[Extract provided]
On my last trip, I didn’t follow my own advice, and had no idea where to go to dinner on my last night in Paris. I ended up at a cozy neighborhood restaurant with 20 seats and a very hot bartender. He actually wouldn’t allow me to order creme brûlée, (note that it was on his own damn menu), and ordered dessert for me because he wanted me to “experience Paris.” The dessert was lovely, though he and I found out that flirting with people you don’t understand has its limitations. My point being, listen to the locals. If they say you should try something, you probably should.

5–Fucking wing it.

Sometimes you won’t know where you are, what you should order, or what items on the menu even are. You’ll be super intimidated by even trying to speak the language and you’ll be petrified of coming across like a dumbass American set to incur the disdain of a French server. That’s okay. These situations have equal potential to end in disaster or triumph, but both resolutions involve memories and good stories, at the very least. I once ordered cold clams in a broth that tasted like herbed vodka. Horrifying then, funny now.

[Dataset entries]
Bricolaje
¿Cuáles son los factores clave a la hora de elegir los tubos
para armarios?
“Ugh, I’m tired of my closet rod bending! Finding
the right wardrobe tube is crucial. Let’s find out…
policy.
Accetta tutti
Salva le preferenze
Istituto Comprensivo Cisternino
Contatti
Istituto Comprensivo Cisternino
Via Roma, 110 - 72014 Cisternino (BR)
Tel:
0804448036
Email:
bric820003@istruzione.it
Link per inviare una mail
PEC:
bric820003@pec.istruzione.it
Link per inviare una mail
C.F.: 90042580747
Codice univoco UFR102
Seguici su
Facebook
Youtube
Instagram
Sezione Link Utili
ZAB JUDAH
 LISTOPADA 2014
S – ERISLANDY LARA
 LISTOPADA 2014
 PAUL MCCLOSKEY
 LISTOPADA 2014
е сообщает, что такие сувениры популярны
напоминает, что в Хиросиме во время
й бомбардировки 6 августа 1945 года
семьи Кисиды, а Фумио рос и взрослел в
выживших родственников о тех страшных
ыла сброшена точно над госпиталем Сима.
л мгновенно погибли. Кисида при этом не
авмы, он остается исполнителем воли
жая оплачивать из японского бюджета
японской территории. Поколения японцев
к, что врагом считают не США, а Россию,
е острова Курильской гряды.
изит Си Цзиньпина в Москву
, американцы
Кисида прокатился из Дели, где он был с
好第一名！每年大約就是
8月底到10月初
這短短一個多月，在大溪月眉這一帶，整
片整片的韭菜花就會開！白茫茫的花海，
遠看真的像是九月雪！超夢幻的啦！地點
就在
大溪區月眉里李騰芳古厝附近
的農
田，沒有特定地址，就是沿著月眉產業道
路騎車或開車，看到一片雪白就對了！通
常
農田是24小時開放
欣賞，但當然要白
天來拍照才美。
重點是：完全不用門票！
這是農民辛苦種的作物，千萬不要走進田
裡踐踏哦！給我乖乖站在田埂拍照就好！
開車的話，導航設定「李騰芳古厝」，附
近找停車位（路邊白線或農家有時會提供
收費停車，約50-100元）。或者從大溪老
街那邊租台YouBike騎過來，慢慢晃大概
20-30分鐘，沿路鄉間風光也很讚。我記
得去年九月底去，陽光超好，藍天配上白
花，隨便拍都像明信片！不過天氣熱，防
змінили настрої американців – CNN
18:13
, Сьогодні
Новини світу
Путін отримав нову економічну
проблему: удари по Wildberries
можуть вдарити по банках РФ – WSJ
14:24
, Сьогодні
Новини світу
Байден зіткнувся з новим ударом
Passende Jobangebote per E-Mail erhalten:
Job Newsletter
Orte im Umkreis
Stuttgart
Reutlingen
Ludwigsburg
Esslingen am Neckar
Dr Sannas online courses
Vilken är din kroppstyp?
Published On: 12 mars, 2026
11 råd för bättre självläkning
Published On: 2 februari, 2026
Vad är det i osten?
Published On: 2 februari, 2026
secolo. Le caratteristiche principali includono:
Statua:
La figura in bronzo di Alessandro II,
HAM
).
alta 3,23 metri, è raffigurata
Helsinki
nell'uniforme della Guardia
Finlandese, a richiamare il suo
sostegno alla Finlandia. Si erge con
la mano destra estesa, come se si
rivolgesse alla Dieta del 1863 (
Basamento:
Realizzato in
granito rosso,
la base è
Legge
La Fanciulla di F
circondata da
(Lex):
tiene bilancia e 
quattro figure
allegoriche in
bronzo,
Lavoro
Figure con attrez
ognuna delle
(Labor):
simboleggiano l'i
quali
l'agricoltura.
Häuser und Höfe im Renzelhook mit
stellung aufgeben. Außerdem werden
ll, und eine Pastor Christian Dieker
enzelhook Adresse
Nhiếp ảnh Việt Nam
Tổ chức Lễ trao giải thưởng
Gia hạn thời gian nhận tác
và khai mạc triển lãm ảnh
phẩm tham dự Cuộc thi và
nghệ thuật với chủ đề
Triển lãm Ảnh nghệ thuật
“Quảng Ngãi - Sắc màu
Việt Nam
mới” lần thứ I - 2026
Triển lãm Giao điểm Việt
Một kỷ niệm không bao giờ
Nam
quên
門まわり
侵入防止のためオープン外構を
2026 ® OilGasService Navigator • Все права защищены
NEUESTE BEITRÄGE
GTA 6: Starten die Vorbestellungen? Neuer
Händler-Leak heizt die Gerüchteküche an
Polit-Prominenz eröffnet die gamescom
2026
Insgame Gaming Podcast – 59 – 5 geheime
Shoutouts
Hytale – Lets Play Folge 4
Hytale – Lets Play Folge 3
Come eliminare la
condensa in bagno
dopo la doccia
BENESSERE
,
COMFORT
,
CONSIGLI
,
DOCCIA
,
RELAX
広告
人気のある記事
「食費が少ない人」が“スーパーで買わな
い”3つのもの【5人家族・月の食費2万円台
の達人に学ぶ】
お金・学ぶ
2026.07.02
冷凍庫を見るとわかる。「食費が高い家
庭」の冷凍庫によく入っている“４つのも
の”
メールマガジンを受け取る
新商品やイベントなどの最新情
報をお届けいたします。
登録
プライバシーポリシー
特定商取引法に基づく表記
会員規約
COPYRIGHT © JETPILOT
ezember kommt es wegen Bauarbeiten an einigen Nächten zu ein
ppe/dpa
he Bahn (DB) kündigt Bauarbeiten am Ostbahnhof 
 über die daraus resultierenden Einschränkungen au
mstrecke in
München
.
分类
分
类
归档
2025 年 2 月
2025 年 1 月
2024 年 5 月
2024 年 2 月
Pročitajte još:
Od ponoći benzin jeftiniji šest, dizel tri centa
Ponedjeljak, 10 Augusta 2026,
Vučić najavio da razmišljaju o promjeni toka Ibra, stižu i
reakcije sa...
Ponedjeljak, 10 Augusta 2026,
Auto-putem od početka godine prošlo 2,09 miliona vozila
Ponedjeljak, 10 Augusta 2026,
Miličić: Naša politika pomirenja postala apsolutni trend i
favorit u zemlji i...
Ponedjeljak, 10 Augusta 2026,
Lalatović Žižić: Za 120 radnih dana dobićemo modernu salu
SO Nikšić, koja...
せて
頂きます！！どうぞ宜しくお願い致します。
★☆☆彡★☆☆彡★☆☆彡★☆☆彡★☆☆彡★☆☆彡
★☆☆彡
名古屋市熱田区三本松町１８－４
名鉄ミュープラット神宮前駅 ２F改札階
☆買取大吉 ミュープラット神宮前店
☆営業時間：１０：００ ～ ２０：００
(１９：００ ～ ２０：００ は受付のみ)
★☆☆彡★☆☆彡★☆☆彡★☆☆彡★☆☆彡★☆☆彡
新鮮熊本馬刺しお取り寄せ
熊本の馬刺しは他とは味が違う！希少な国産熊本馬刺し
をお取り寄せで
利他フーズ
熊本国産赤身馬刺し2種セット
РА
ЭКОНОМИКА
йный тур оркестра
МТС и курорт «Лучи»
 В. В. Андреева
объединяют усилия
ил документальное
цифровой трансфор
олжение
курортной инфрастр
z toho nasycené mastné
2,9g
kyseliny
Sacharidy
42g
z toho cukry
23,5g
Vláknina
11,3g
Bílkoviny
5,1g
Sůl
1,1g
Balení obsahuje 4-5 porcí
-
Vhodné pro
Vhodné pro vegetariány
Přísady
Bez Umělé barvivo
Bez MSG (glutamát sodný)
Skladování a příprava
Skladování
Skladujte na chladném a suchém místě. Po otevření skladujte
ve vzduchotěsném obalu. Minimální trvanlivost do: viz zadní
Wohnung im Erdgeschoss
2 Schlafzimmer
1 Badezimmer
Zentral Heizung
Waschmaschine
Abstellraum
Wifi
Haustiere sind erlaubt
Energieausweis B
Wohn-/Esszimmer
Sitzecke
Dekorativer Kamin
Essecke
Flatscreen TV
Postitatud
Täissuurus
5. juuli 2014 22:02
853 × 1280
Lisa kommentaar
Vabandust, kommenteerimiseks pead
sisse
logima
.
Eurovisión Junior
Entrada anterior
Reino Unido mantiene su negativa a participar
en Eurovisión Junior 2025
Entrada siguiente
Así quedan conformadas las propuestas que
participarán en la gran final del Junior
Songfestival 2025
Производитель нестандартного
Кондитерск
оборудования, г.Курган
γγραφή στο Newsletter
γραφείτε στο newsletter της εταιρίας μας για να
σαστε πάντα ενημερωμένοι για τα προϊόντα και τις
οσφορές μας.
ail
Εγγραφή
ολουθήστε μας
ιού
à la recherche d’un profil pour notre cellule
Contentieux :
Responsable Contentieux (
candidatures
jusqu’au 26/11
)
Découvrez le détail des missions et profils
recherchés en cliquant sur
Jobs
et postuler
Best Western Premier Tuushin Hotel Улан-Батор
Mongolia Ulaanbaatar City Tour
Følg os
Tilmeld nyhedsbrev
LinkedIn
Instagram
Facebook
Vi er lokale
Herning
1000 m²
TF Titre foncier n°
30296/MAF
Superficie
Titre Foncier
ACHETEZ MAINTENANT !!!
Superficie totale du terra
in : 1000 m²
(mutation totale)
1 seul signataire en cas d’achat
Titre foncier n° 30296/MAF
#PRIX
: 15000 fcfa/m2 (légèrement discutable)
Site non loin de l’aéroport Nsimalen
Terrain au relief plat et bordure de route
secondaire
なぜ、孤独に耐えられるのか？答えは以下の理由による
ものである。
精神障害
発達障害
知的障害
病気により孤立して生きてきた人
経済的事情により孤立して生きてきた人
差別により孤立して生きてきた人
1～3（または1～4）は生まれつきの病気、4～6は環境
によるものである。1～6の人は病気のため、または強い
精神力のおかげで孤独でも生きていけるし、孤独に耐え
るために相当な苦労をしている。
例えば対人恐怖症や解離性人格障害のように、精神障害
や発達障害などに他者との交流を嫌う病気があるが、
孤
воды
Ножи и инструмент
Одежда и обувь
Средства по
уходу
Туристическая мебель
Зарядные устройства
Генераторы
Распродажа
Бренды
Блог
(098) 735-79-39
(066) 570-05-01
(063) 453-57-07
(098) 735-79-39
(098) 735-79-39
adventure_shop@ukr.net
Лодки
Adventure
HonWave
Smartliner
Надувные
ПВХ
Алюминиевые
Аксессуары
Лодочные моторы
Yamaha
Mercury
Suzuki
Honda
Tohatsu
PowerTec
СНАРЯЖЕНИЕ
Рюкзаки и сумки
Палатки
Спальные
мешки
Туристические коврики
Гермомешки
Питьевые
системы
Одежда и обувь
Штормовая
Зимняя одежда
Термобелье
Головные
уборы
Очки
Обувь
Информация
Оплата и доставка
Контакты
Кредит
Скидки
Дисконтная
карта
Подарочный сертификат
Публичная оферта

[Exercises to complete]
a) Would you reproduce the Paris dining passage word for word, starting at the words "5–Fucking wing it." and ending after "then, funny now."?
b) How would you sum up the Paris dining passage in two sentences?

[Answers for the tasks]
a)
5–Fucking wing it.

Sometimes you won’t know where you are, what you should order, or what items on the menu even are. You’ll be super intimidated by even trying to speak the language and you’ll be petrified of coming across like a dumbass American set to incur the disdain of a French server. That’s okay. These situations have equal potential to end in disaster or triumph, but both resolutions involve memories and good stories, at the very least. I once ordered cold clams in a broth that tasted like herbed vodka. Horrifying then, funny now.

b) On a last night in Paris, a bartender at a 20-seat neighborhood restaurant refused to let the writer order creme brûlée and picked a lovely dessert instead, which leads to the advice to listen to the locals. The passage then urges winging it when menus or the language are intimidating, since such situations can end in disaster or triumph but leave good stories either way, like a dish of cold clams in a broth that tasted like herbed vodka.